WHAT THE TASK REQUIRES. Reproduce the text of the listing below, substituting "Diésel" for "Gasolina" and leaving every other line unchanged. Omit the pictures from the reproduction.

DATA UNDER STUDY.
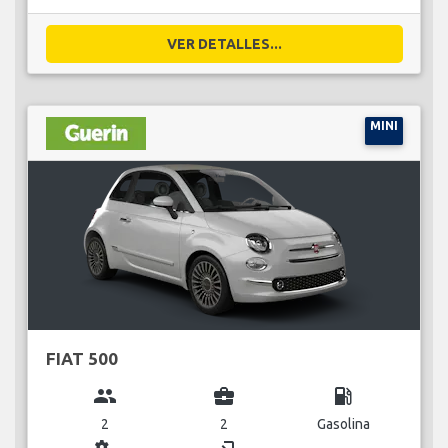
VER DETALLES...
MINI
FIAT 500
group
business_center
local_gas_station
2
2
Gasolina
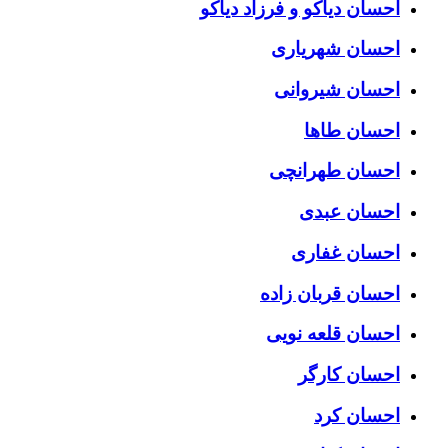
احسان دیاکو و فرزاد دیاکو
احسان شهریاری
احسان شیروانی
احسان طاها
احسان طهرانچی
احسان عبدی
احسان غفاری
احسان قربان زاده
احسان قلعه نویی
احسان کارگر
احسان کرد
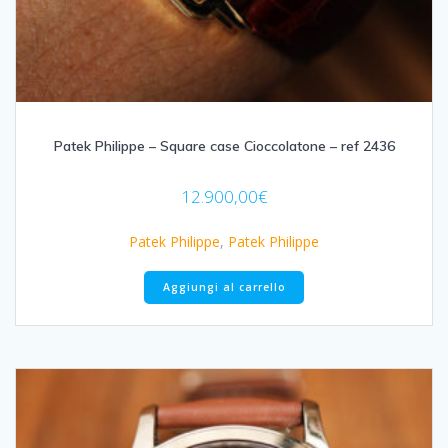
Patek Philippe – Square case Cioccolatone – ref 2436
12.900,00
€
Patek Philippe
,
Patek Philippe
Aggiungi al carrello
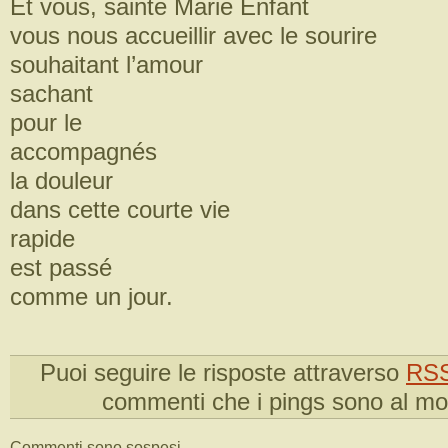
Et vous, sainte Marie Enfant
vous nous accueillir avec le sourire
souhaitant l’amour
sachant
pour le
accompagnés
la douleur
dans cette courte vie
rapide
est passé
comme un jour.
Puoi seguire le risposte attraverso
RSS
commenti che i pings sono al m
Commenti sono sospesi.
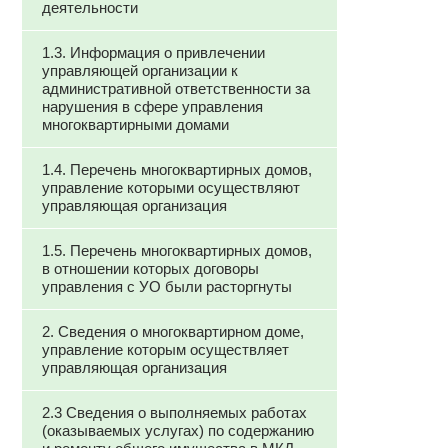
деятельности
1.3. Информация о привлечении
управляющей организации к
административной ответственности за
нарушения в сфере управления
многоквартирными домами
1.4. Перечень многоквартирных домов,
управление которыми осуществляют
управляющая организация
1.5. Перечень многоквартирных домов,
в отношении которых договоры
управления с УО были расторгнуты
2. Сведения о многоквартирном доме,
управление которым осуществляет
управляющая организация
2.3 Сведения о выполняемых работах
(оказываемых услугах) по содержанию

ANSWER FOR THE TASK.
VER DETALLES...
MINI
FIAT 500
group
business_center
local_gas_station
2
2
Diésel
احسان دیاکو و فرزاد دیاکو
احسان شهریاری
احسان شیروانی
احسان طاها
احسان طهرانچی
احسان عبدی
احسان غفاری
احسان قربان زاده
احسان قلعه نویی
احسان کارگر
احسان کرد
Patek Philippe – Square case Cioccolatone – ref 2436
12.900,00
€
Patek Philippe
,
Patek Philippe
Aggiungi al carrello
Et vous, sainte Marie Enfant
vous nous accueillir avec le sourire
souhaitant l’amour
sachant
pour le
accompagnés
la douleur
dans cette courte vie
rapide
est passé
comme un jour.
Puoi seguire le risposte attraverso
RSS
commenti che i pings sono al m
Commenti sono sospesi.
деятельности
1.3. Информация о привлечении
управляющей организации к
административной ответственности за
нарушения в сфере управления
многоквартирными домами
1.4. Перечень многоквартирных домов,
управление которыми осуществляют
управляющая организация
1.5. Перечень многоквартирных домов,
в отношении которых договоры
управления с УО были расторгнуты
2. Сведения о многоквартирном доме,
управление которым осуществляет
управляющая организация
2.3 Сведения о выполняемых работах
(оказываемых услугах) по содержанию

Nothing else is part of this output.